HipHop sans frontières

[Chronique] Prince Fellaga - Mystic

01. Retour à la vallée des rois feat cassidy (X-Men)
02. Lumumba
03. Vision feat Dany Dan
04. Acrylique
05. Graveyard feat Planet Asia
06. Pécheur prit dans le filet
07. Mystic Messengers feat Faf Larage
08. Criminal Serenade
09. Le salaire
10. Pratique des arts occultes
11. Sauron feat Roi Heenok & 9 Kinetic (Killarmy)

Localisation : Agen/Marseille, France

Année : 2024

Un vent de fraicheur souffle sur l’actu du rap jeu en ce début d’été 2024. Dans un contexte politique et social hors norme, teinté de doutes, de haine et de rejet des différences, assistant au retour d’un racisme décomplexé, l’album « Mystic » de Prince Fellaga arrive à point nommé et fait beaucoup de bien. Prince Fellaga distille intelligemment des sentiments de fierté et d’espoir par ses textes engagés, directs et radicaux.


Un projet de 11 tracks toutes aussi profondes et puissantes les unes que les autres, que ce soit du point de vue des prods de Ian Jones (track 1 à 6 et track 9), Just Music Beats (track 7 et 8), Inch Beat (track 10) et Tommy Illsampler (track 11), que des feats d’envergure qui accompagnent le Prince tout au long du projet, ou de la qualité des lyrics et des thèmes abordés.
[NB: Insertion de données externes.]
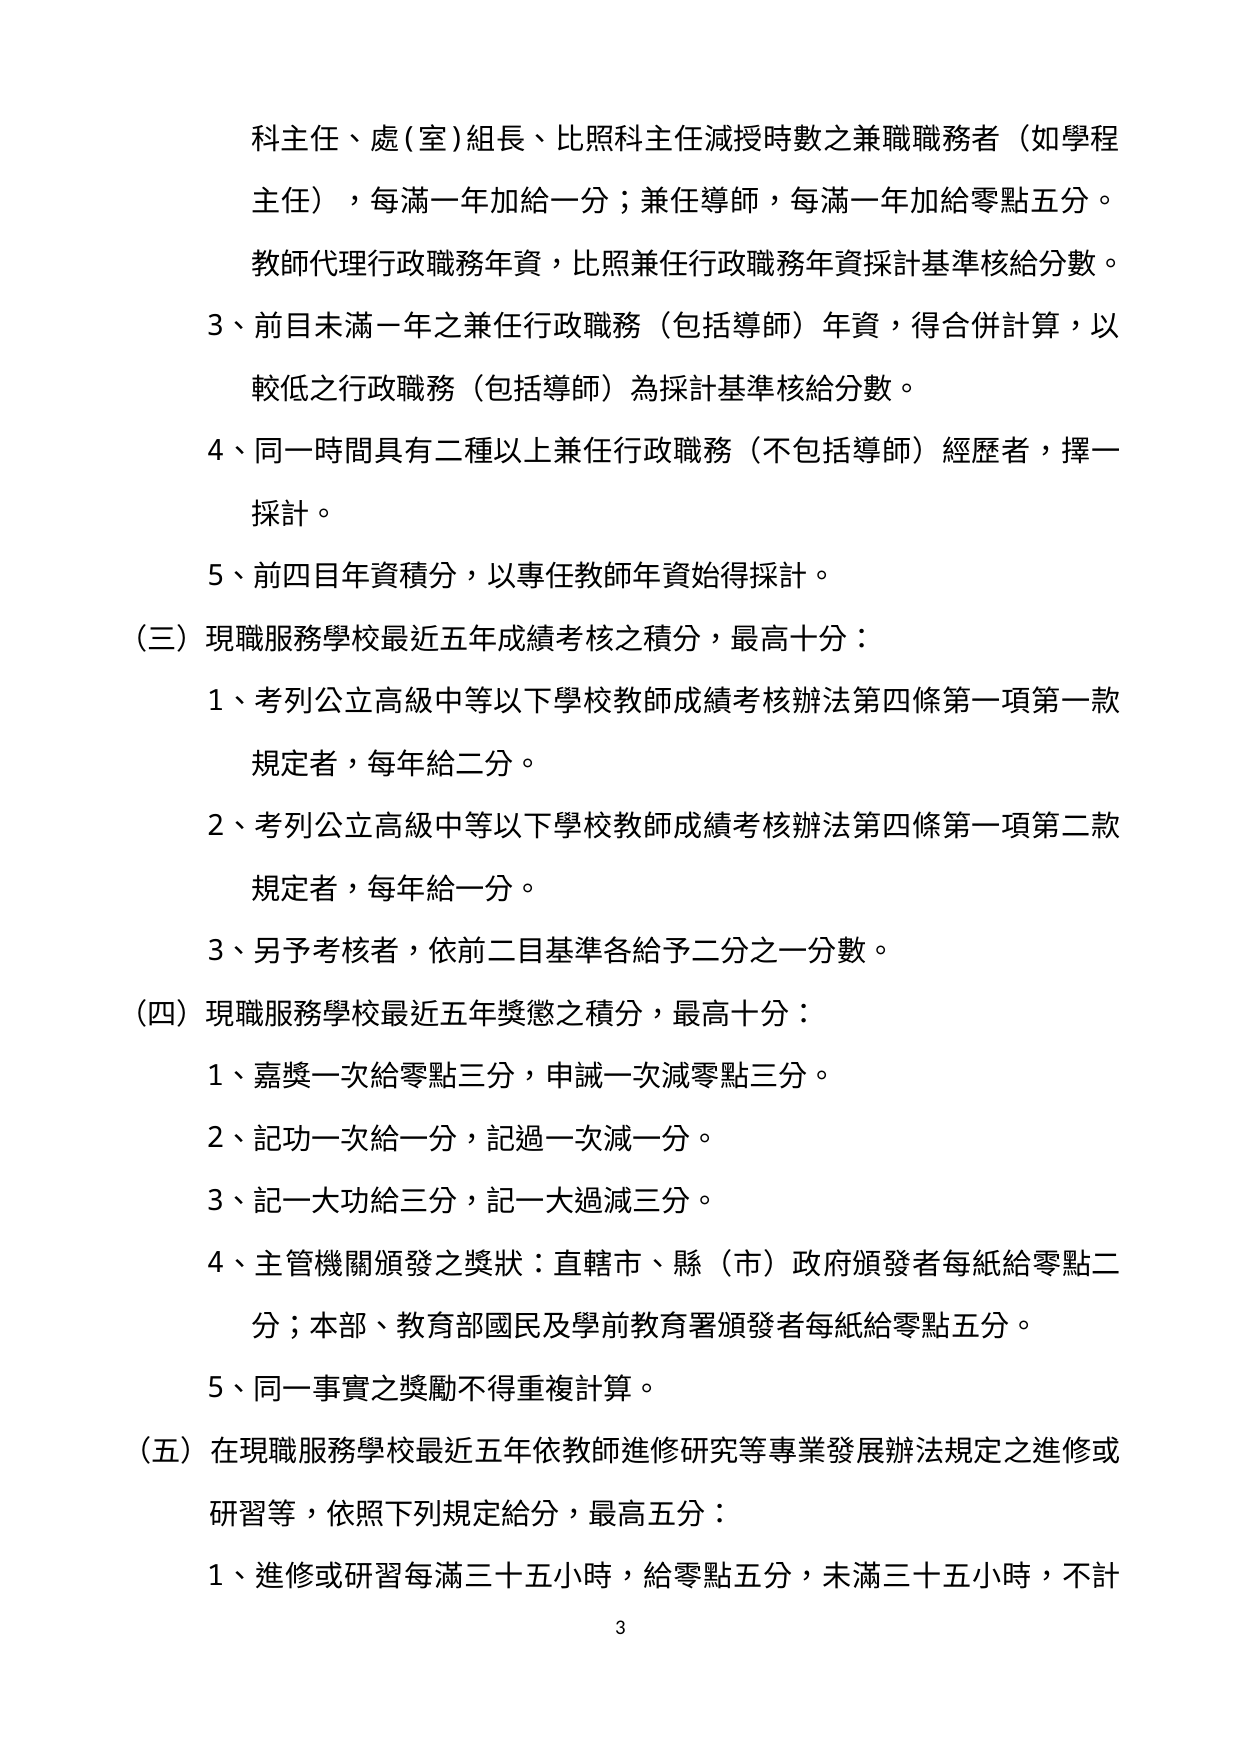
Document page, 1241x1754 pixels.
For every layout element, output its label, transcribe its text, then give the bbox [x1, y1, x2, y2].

text 1、考列公立高級中等以下學校教師成績考核辦法第四條第一項第一款規定者，每年給二分。 [207, 657, 1122, 782]
text 1、進修或研習每滿三十五小時，給零點五分，未滿三十五小時，不計 [207, 1532, 1122, 1595]
text （三）現職服務學校最近五年成績考核之積分，最高十分： [118, 595, 1122, 657]
text 4、主管機關頒發之獎狀：直轄市、縣（市）政府頒發者每紙給零點二分；本部、教育部國民及學前教育署頒發者每紙給零點五分。 [207, 1220, 1122, 1345]
text 3、記一大功給三分，記一大過減三分。 [118, 1157, 1122, 1220]
text 2、記功一次給一分，記過一次減一分。 [118, 1095, 1122, 1157]
text 2、在現職服務學校兼任秘書、處(室)主任，每滿一年加給二分；兼任科主任、處(室)組長、比照科主任減授時數之兼職職務者（如學程主任），每滿一年加給一分；兼任導師，每滿一年加給零點五分。教師代理行政職務年資，比照兼任行政職務年資採計基準核給分數。 [207, 95, 1122, 282]
text 2、考列公立高級中等以下學校教師成績考核辦法第四條第一項第二款規定者，每年給一分。 [207, 782, 1122, 907]
text 1、嘉獎一次給零點三分，申誡一次減零點三分。 [118, 1032, 1122, 1095]
text （五）在現職服務學校最近五年依教師進修研究等專業發展辦法規定之進修或研習等，依照下列規定給分，最高五分： [122, 1407, 1122, 1532]
text （四）現職服務學校最近五年獎懲之積分，最高十分： [118, 970, 1122, 1032]
text 3、另予考核者，依前二目基準各給予二分之一分數。 [207, 907, 1122, 970]
text 5、同一事實之獎勵不得重複計算。 [207, 1345, 1122, 1407]
text 4、同一時間具有二種以上兼任行政職務（不包括導師）經歷者，擇一採計。 [207, 407, 1122, 532]
text 5、前四目年資積分，以專任教師年資始得採計。 [207, 532, 1122, 595]
text 3、前目未滿ㄧ年之兼任行政職務（包括導師）年資，得合併計算，以較低之行政職務（包括導師）為採計基準核給分數。 [206, 282, 1122, 407]
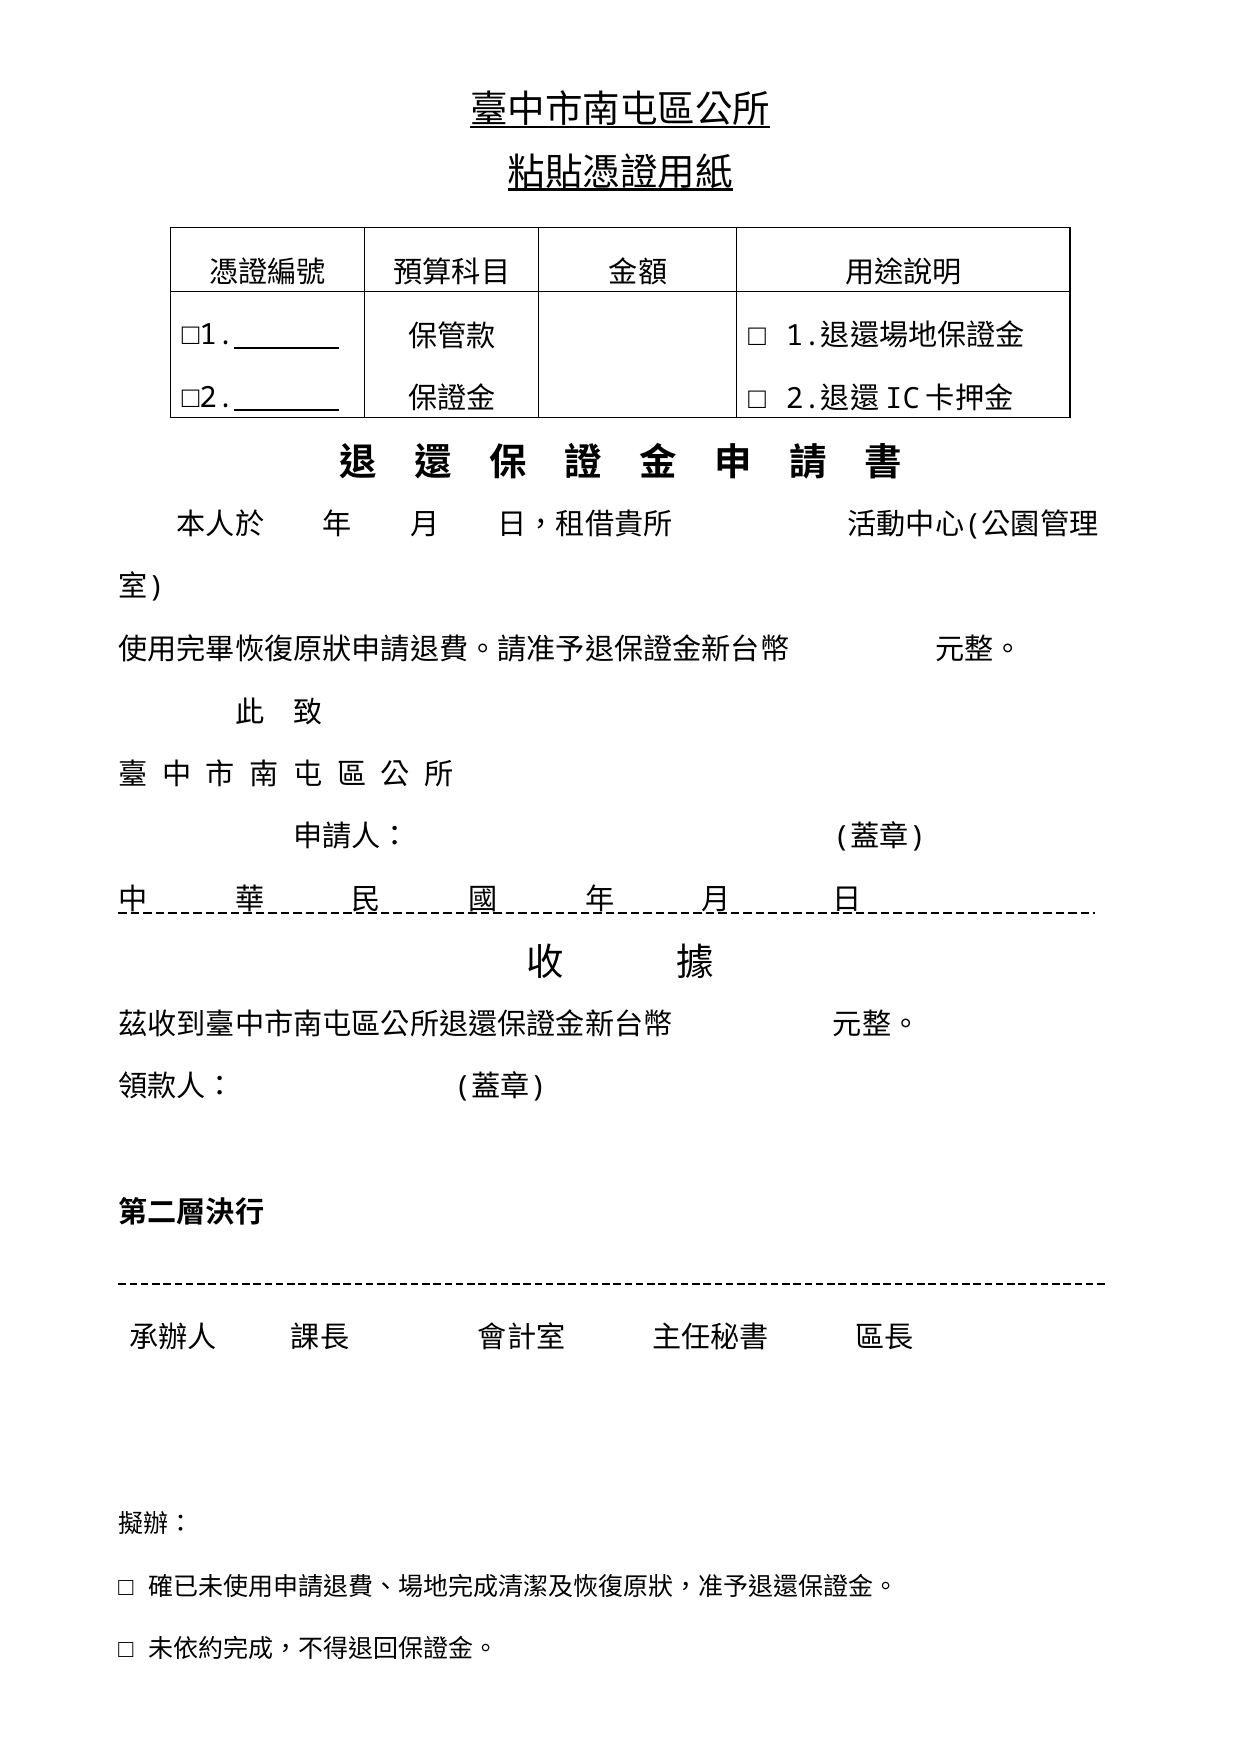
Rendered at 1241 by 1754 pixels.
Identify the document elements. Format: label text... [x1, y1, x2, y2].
Introspection, motivation, quête de l’identité et revendication de l’importance et de la richesse des racines, textes anti-coloniaux et anti-racistes dénonçant les affres et les paradoxes de notre époque, le spectre abordé dans cet album est aussi vaste qu’il est d’actualité.


Entouré d’artistes de la Streetarterie, solide crew de graffeurs du 47, Prince Fellaga a souhaité aller au-delà de la dimension purement sonore et musicale qu’impose la musique pour proposer toute une ambiance visuelle dans le style des bandes dessinées des Comics américains. En attestent la jaquette créée par Auré GFX et Hentitan, particulièrement bien travaillée et qui reprend tous les codes du genre, ou encore la collection de visuels composés et pensés en l’honneur de chaque artiste du projet mystifié sous la forme de super-héros par le duo de street artistes ou encore les choix graphiques des clips accompagnant le projet. L’univers artistiquement exigeant de la Streetarterie apporte un plus qualitatif indéniable à ce projet et vient lui donner toute sa forme graphique.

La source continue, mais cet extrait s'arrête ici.